Early detection of cancer may save lives; however, it also has the potential to disrupt lives and cause unnecessary harm. Even without the completion of randomized trials to assess efficacy, physicians are already undergoing PSA testing. Efforts to implement informed decision making for screening with PSA may need to take into account presumptions not only among patients, but also among physicians about the perceived benefits of screening with PSA.


This study was funded by National Cancer Institute grant K08-CA78615, awarded to Dr. Chan as a clinical scientist award. Additional support was provided by Centers for Disease Control/Association of Schools of Public Health, grant #S1171-19/20, and NIH grant M01-RR02558, the Clinical Research Center at the University of Texas-Houston.

Contributions of Authors: Dr. Chan and Dr. Barry participated in the conceptualization of the study, and with Dr. Vernon and Dr. Ahn designed the study and analyzed the data. All authors had access to all data in the study and held final responsibility for the decision to submit this work for publication. All authors approved of the final version.

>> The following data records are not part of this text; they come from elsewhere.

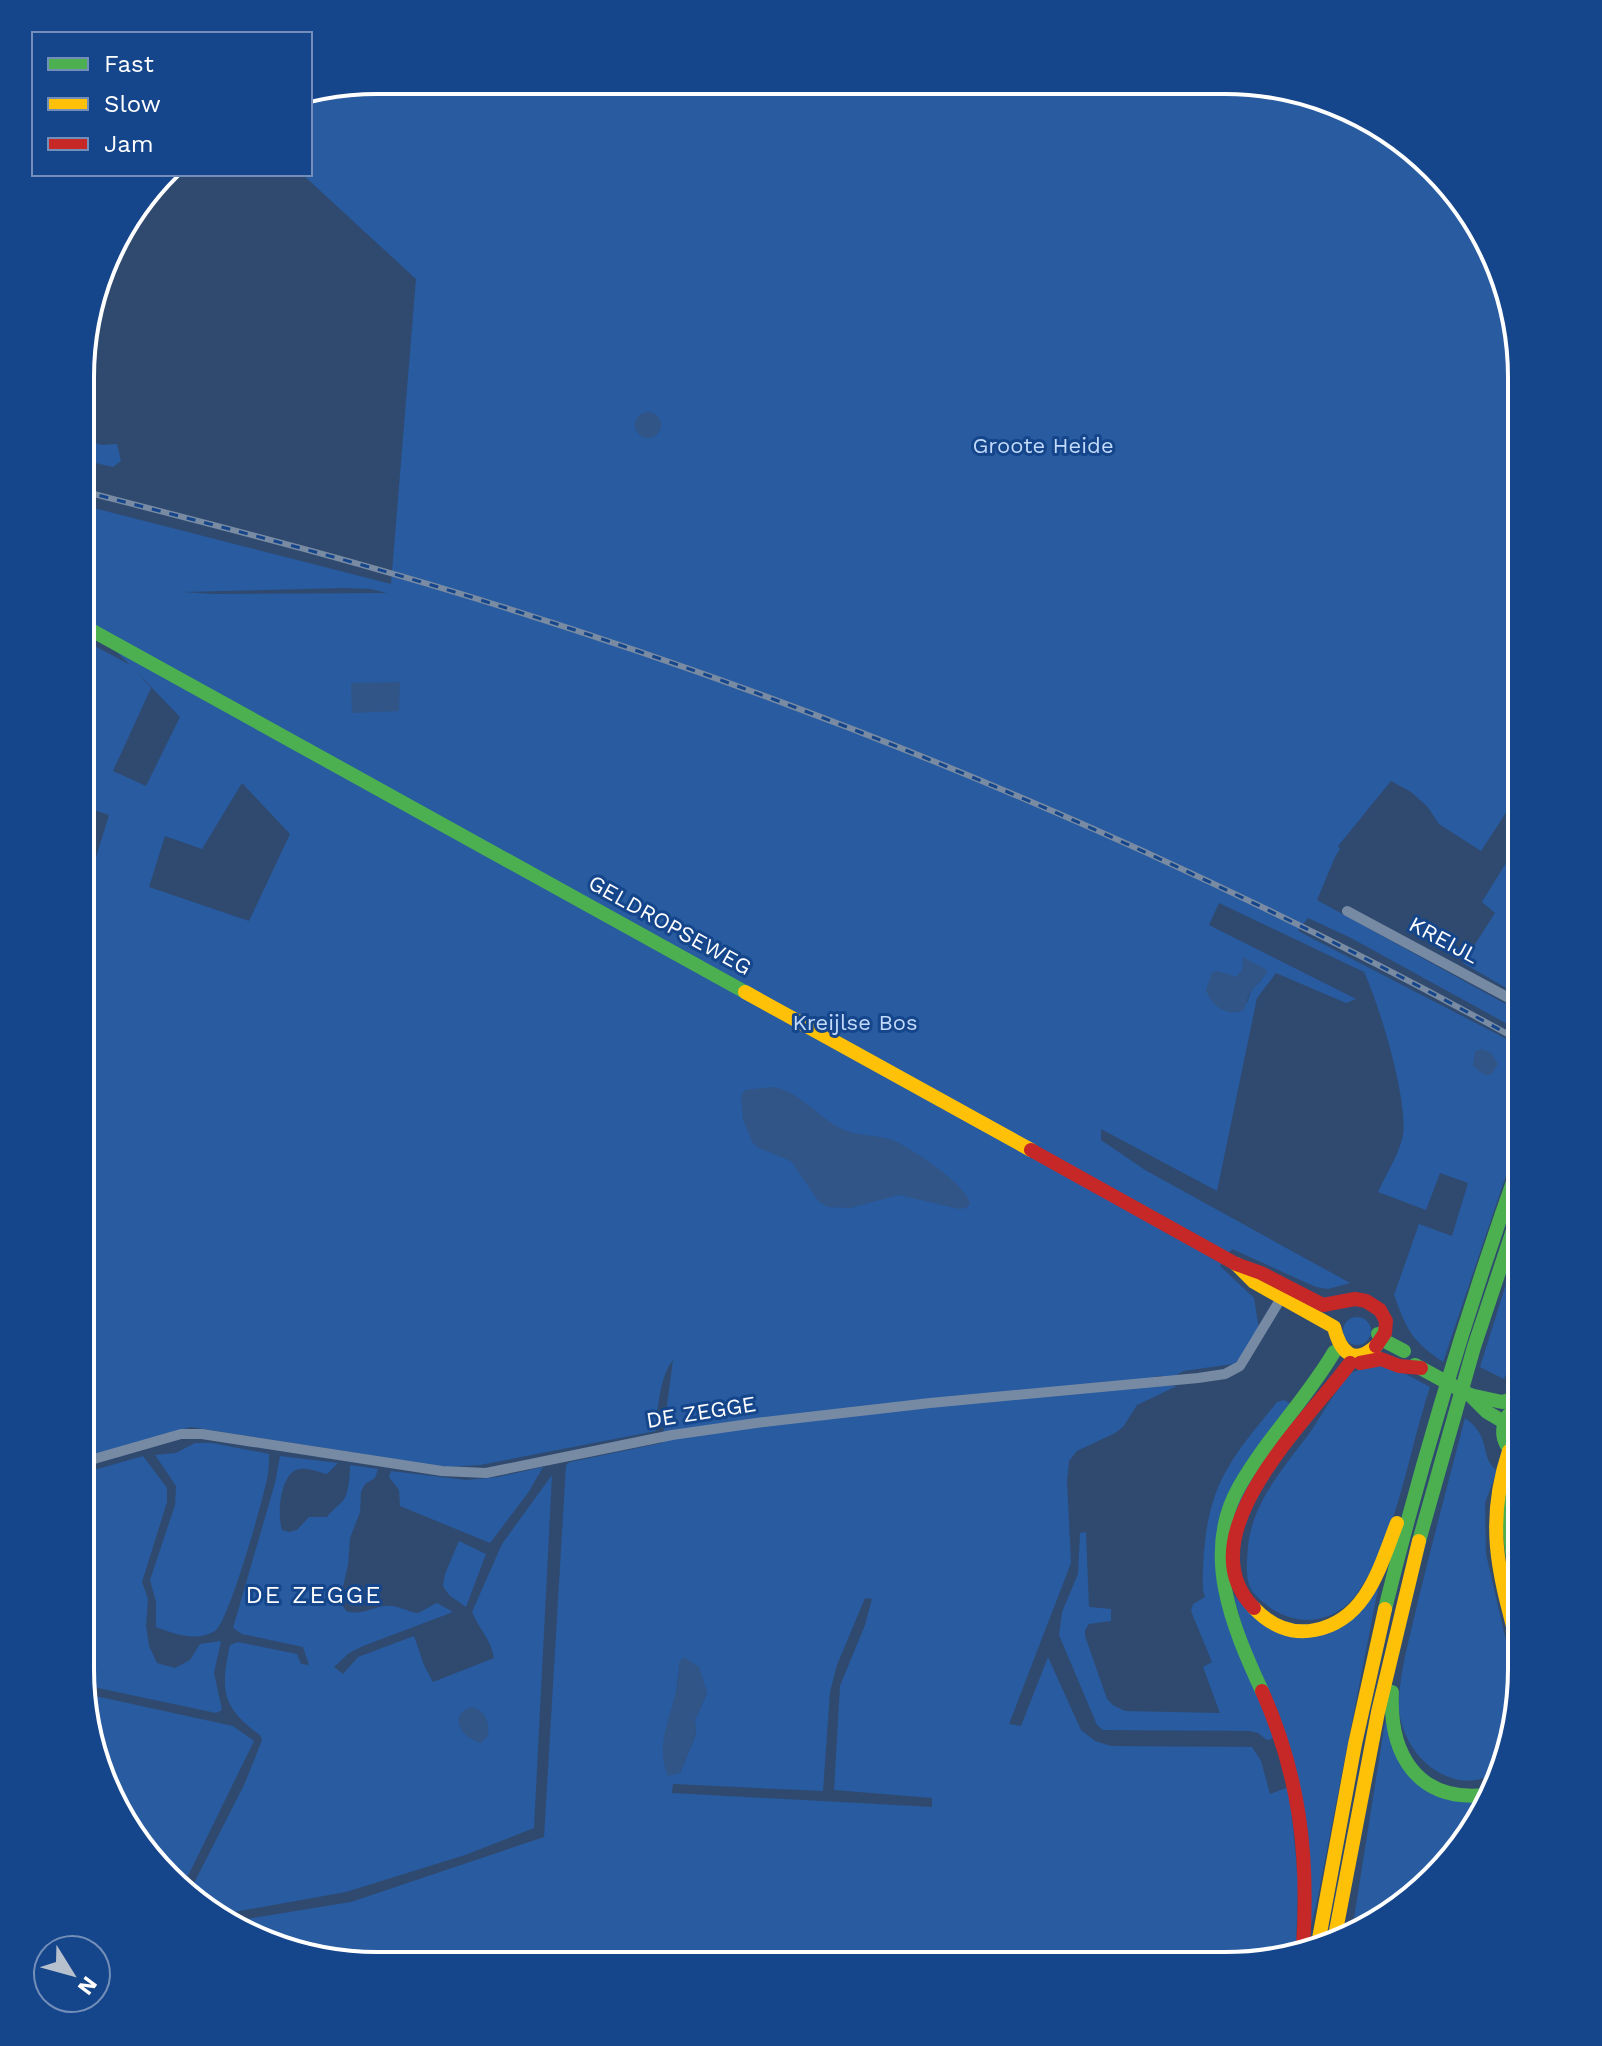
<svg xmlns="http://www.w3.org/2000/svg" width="1602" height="2046" font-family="'Work Sans',sans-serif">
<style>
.green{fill:#285ba0;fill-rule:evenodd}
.water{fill:#325587}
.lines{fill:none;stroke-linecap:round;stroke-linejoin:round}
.street{stroke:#778aa4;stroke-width:10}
.fast{stroke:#4caf50;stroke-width:14}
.slow{stroke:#ffc107;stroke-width:14}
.jam{stroke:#c62828;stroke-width:14}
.rail-casing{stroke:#788ba3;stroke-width:6}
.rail{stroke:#15458a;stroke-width:3;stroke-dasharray:9;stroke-linecap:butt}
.labels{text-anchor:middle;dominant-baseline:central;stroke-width:6;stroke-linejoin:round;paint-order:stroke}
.park-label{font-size:22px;fill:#c2dafb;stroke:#15458a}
.street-label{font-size:22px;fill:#fff;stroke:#15458a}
.neighbourhood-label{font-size:24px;letter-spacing:2px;fill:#fff;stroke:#15458a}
.rim{fill:none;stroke:#fff;stroke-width:4}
</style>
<rect width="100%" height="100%" fill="#304a6f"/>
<!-- green -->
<g class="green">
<path d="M 377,80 L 1264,83 L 1390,130 L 1491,245 L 1522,376 L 1522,812 L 1511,805 L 1481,851 L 1439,824 L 1427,806 L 1411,792 L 1391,781 L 1338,846 L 1340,849 L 1335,857 L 1317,900 L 1522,1013 L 1522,1032 L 1351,938 L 1308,918 L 1298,931 L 1522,1047 L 1522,1128 L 1443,1362 C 1411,1340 1407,1330 1394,1295 L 1419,1224 L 1452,1236 L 1468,1183 L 1440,1173 L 1426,1210 L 1378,1192 C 1386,1174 1399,1155 1403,1135 C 1408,1100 1380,1006 1364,972 L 1219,903 L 1209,925 L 1356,999 L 1346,1003 L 1276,973 L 1257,998 L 1217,1191 L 1101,1129 L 1101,1140 L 1145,1170 L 1350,1283 L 1328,1289 L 1316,1287 L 1232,1249 L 1220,1266 L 1254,1298 L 1259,1329 L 1239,1360 L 1233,1364 L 1183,1371 L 1174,1377 L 1156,1376 L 1148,1386 L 1177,1386 L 1137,1405 L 1123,1427 L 1115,1433 L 1077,1451 L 1069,1461 L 1067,1481 L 1071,1563 L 1009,1724 L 1021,1726 L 1048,1657 L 1081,1730 L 1095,1741 L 1111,1746 L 1252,1747 L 1261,1761 L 1270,1794 L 1289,1787 L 1298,1879 L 1296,1950 L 1226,1966 L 339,1964 L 228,1922 L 351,1902 L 544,1837 L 566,1465 L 570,1462 L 662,1443 L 673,1360 C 660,1376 657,1410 656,1431 L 480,1465 L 446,1467 L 191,1427 L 80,1459 L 81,1194 L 89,1188 L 81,1185 L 81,906 L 109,815 L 82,806 L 82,639 L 130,665 L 82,618 L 82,505 L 391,584 L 416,279 L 302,174 L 310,174 L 310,91 ZM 343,588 L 370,589 L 387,593 L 215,594 L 182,592 ZM 134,669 L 180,717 L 146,786 L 113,771 L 151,688 ZM 242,783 L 290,834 L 249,921 L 149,887 L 165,836 L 202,849 ZM 1242,970 L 1262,980 L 1252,988 L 1247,1003 L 1231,977 L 1236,978 ZM 865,1598 L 872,1599 L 865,1625 L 840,1686 L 834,1790 L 932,1798 L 932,1807 L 672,1793 L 673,1784 L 823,1791 L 830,1692 L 837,1665 ZM 680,1664 L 707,1693 L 695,1720 L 696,1734 L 680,1773 L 675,1699 Z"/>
<polygon points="82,440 102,445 117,444 121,461 113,467 82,460"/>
<polygon points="1522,837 1522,997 1463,963 1495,913 1482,902"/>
<polygon points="1522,1233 1522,1331 1504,1379 1480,1367"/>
<circle cx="1357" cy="1331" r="14"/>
<path d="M 1376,1364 L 1404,1373 L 1430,1387 C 1408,1453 1398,1534 1358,1592 C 1336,1624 1297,1628 1268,1606 C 1262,1601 1255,1596 1251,1589 C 1245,1578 1247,1559 1248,1547 C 1252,1502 1286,1465 1311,1431 C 1320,1418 1343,1378 1353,1372 C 1360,1369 1369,1367 1376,1364 Z"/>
<path d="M 1284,1400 L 1295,1406 L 1218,1562 L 1276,1738 L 1267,1740 L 1258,1733 L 1250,1731 L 1103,1730 L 1097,1725 L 1059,1635 L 1062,1612 L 1078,1574 L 1080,1533 L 1086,1532 L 1089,1607 L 1111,1609 L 1111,1621 L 1089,1624 L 1085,1630 L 1085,1636 L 1107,1699 L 1113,1705 L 1125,1711 L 1220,1713 L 1203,1667 L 1212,1662 L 1191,1611 L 1193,1604 L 1205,1597 L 1203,1590 C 1202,1552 1206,1507 1225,1473 C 1239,1447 1259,1425 1277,1402 Z"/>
<path d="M 1465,1418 C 1493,1438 1478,1455 1497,1471 L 1485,1503 L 1486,1554 L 1519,1697 L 1492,1775 C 1471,1784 1454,1782 1435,1770 C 1415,1757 1401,1733 1399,1709 C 1398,1676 1411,1633 1418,1601 C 1433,1540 1449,1479 1465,1418 Z"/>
<path d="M 195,1443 L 212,1443 L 269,1454 C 269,1462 269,1471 267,1479 C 263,1500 228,1624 215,1631 C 196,1642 175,1634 156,1627 L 156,1602 L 150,1580 L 175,1505 L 176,1486 L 155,1455 L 176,1453 Z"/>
<polygon points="143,1456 167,1488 167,1502 142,1582 148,1599 146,1626 149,1646 157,1663 175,1668 190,1660 200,1644 221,1641 214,1673 222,1710 216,1713 84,1685 80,1670 80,1474"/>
<path d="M 280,1456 L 338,1463 L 327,1474 C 317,1472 306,1466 296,1470 C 280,1477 277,1515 282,1530 L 289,1532 L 297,1530 L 309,1517 L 327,1517 C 332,1510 337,1507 343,1501 C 349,1493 350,1475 350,1465 L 378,1469 L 375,1478 L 365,1484 L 361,1492 L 360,1512 L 350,1538 L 348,1565 L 342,1591 L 342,1604 L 346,1611 C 362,1617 376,1604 392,1606 C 401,1607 409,1612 418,1613 L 437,1603 L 453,1612 L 363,1646 L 349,1653 L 334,1667 L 343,1674 L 358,1657 L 414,1636 L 424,1665 L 433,1682 L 494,1658 C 491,1639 479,1629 472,1612 L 502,1544 L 552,1475 L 534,1828 L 465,1855 L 346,1892 L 212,1916 L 190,1891 L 245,1783 L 262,1740 L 261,1736 C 222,1707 220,1692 230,1645 L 238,1642 L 297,1654 L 301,1664 L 309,1665 L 303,1647 L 242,1634 L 233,1628 L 275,1483 Z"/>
<polygon points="543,1467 528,1493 490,1543 400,1506 399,1490 389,1477 391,1471 466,1480 498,1477"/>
<polygon points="459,1541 486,1554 466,1607 449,1595 443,1586 445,1574"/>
<polygon points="1379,1584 1316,1906 1307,1940 1309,1861 1233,1594 1247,1609 1313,1634"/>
<polygon points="86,1694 233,1726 254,1741 184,1884 111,1801"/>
<polygon points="1385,1722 1410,1772 1484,1799 1472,1834 1421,1892 1357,1935 1351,1937"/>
</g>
<!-- water -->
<g class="water">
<circle cx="648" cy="425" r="13"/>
<polygon points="400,682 399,711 352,713 351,683"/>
<path d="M 1243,957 L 1267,970 L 1266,974 L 1249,994 L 1244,1010 C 1228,1018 1211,1006 1206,990 L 1212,972 L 1218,971 L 1236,977 L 1242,970 Z"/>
<polygon points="1482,1049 1491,1053 1498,1064 1491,1075 1485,1075 1473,1066 1475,1051"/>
<path d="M 771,1087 C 797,1089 817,1116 840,1128 C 857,1137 878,1134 895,1141 C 912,1149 969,1186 970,1204 L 966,1208 L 959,1209 L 899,1195 L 850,1208 L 828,1207 L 819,1202 L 791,1161 L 758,1148 L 752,1142 L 743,1119 L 741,1096 L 745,1090 Z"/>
<path d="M 684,1657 L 699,1667 L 707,1692 L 695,1720 L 696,1734 L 680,1773 L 668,1776 C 651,1738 682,1701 679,1662 Z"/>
<path d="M 472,1707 C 487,1712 489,1722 488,1736 L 481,1743 C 462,1739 446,1714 472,1707 Z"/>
</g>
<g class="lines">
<!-- street -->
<g class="street">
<polyline points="1347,911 1522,1005"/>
<polyline points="80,1463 181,1434 202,1434 442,1471 486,1473 672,1435 756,1423 930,1403 1198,1378 1225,1374 1240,1366 1283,1295"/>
</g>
<!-- fast -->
<g class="fast">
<polyline points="82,625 745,992"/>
<polyline points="1378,1334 1383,1340 1404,1351"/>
<polyline points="1415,1365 1470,1395 1487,1412 1504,1422"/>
<polyline points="1470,1395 1502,1402 1520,1397"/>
<path d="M 1517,1456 C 1497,1441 1499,1417 1521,1404"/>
<path d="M 1521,1458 C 1502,1506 1510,1550 1521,1599"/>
<polyline points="1419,1541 1474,1347 1522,1203"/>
<path d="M 1385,1609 C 1423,1455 1469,1305 1522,1156"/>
<path d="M 1262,1691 C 1233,1628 1201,1554 1239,1487 C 1266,1439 1306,1400 1334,1352"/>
<path d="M 1392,1692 C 1389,1754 1417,1802 1485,1795"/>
</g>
<!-- slow -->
<g class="slow">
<polyline points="745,992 1031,1150"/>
<path d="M 1236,1264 L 1254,1282 L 1334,1327 C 1340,1351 1353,1367 1376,1346"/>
<path d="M 1509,1451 C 1483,1529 1501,1580 1521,1656"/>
<path d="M 1254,1608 C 1270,1625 1291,1635 1315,1630 C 1367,1620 1380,1566 1397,1523"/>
<polyline points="1334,1941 1378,1712 1419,1541"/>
<polyline points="1318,1944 1355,1744 1385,1609"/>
</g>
<!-- jam -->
<g class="jam">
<polyline points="1031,1150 1236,1264 1261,1273 1323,1305 1355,1299 1366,1301 1380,1310 1386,1321 1385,1333 1376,1346"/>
<polyline points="1360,1363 1381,1359 1399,1366 1421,1368"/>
<path d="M 1254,1608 C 1183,1536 1309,1419 1350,1363"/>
<path d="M 1262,1691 C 1300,1776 1309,1856 1303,1948"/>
</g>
<defs>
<path id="rail" d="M 82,491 C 218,526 353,560 487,602 C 845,713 1194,860 1522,1042"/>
</defs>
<!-- rail casing -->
<use href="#rail" class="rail-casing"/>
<!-- rail -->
<use href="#rail" class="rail"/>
</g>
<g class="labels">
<!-- park labels -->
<g class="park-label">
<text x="1043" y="445">Groote Heide</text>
<text x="855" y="1022">Kreijlse Bos</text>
</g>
<!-- street labels -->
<g class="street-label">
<text transform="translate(670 925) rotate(29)">GELDROPSEWEG</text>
<text transform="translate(1444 940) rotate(28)">KREIJL</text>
<text transform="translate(701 1412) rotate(-9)">DE ZEGGE</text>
</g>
<!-- neighbourhood labels -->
<g class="neighbourhood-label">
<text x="314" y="1595">DE ZEGGE</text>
</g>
</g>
<!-- crop -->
<path d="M0 0H1602V2046H0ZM377 94H1225A283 283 0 0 1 1508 377V1669A283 283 0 0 1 1225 1952H377A283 283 0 0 1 94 1669V377A283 283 0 0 1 377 94Z" fill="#15458a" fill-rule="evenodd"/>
<path class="rim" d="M377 94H1225A283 283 0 0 1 1508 377V1669A283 283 0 0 1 1225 1952H377A283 283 0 0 1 94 1669V377A283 283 0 0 1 377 94Z"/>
<!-- legend -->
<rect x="32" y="32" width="280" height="144" fill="#15458a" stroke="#738fb9" stroke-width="2"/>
<rect x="48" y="58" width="40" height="12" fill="#4caf50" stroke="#738fb9" stroke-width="2"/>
<text x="104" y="72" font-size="24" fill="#ffffff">Fast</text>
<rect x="48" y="98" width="40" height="12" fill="#ffc107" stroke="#738fb9" stroke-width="2"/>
<text x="104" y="112" font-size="24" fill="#ffffff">Slow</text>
<rect x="48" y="138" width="40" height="12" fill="#c62828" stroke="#738fb9" stroke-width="2"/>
<text x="104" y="152" font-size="24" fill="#ffffff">Jam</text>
<!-- north arrow -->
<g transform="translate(72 1974) rotate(127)"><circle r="38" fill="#15458a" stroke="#738fb9" stroke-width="2"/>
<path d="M0-6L14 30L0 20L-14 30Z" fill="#b7c0cd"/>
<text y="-12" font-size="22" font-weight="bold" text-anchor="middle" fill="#ffffff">N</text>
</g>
</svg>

Conflict of Interest Statement for Authors: The authors declare that they had no financial or personal conflicts of interest that could have inappropriately biased this study. Dr. Chan had full access to all data in the study and had final responsibility for the decision to submit this manuscript for publication.

Ethics Approval: The authors obtained institutional board review approval from the Committee for the Protection of Human Subjects at the University of Texas-Houston Health Sciences Center, Houston, TX, U.S.A., to conduct the study.